**ASSIGNMENT**
Start the copy at the line holding "exposure_s: 1/400" and continue it exactly through the last line of the entries, leaving out pictures and anything else.

[Images with lens parameters]
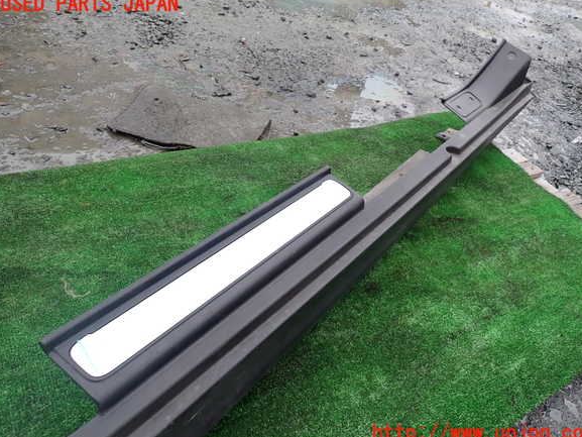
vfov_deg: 53.1
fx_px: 437
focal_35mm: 26
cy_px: 219
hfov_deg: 67.3
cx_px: 298
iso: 100
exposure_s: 1/400
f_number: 2.8
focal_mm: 4.5
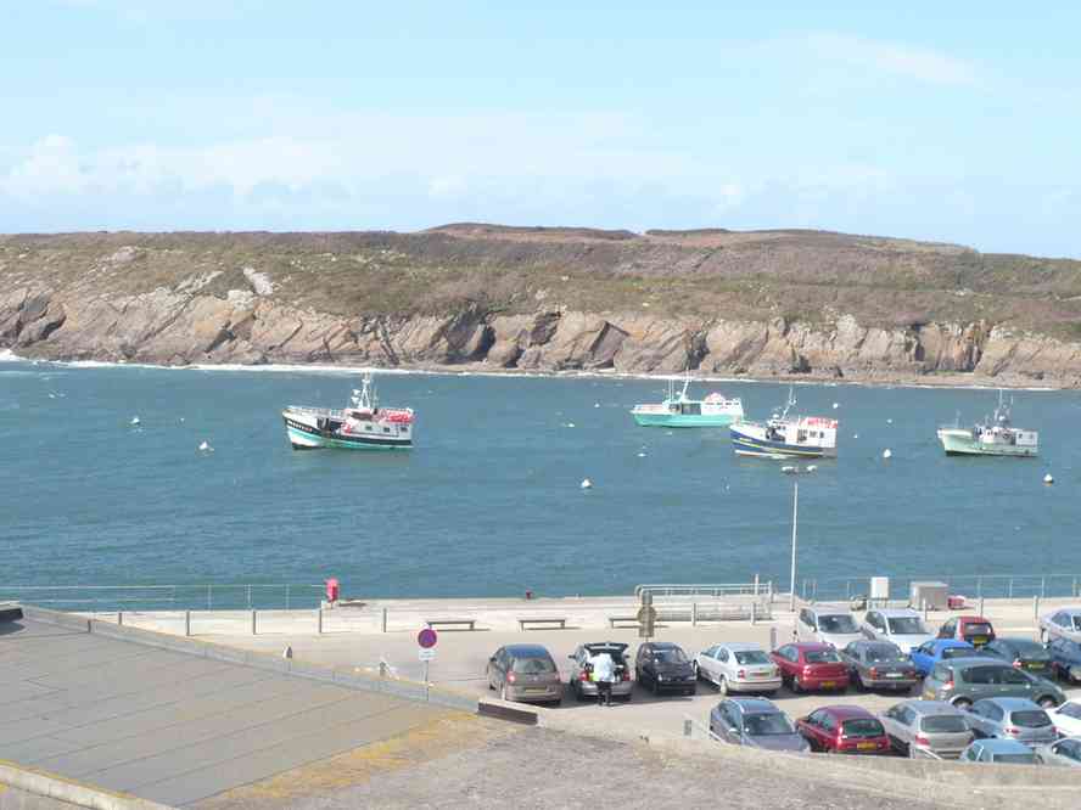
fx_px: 1874
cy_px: 405
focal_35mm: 60
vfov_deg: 24.4
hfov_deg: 32.2
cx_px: 540
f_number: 9
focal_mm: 6.6
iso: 100
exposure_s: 1/125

**SOLUTION FOR THIS EXERCISE**
exposure_s: 1/400
f_number: 2.8
focal_mm: 4.5
fx_px: 1874
cy_px: 405
focal_35mm: 60
vfov_deg: 24.4
hfov_deg: 32.2
cx_px: 540
f_number: 9
focal_mm: 6.6
iso: 100
exposure_s: 1/125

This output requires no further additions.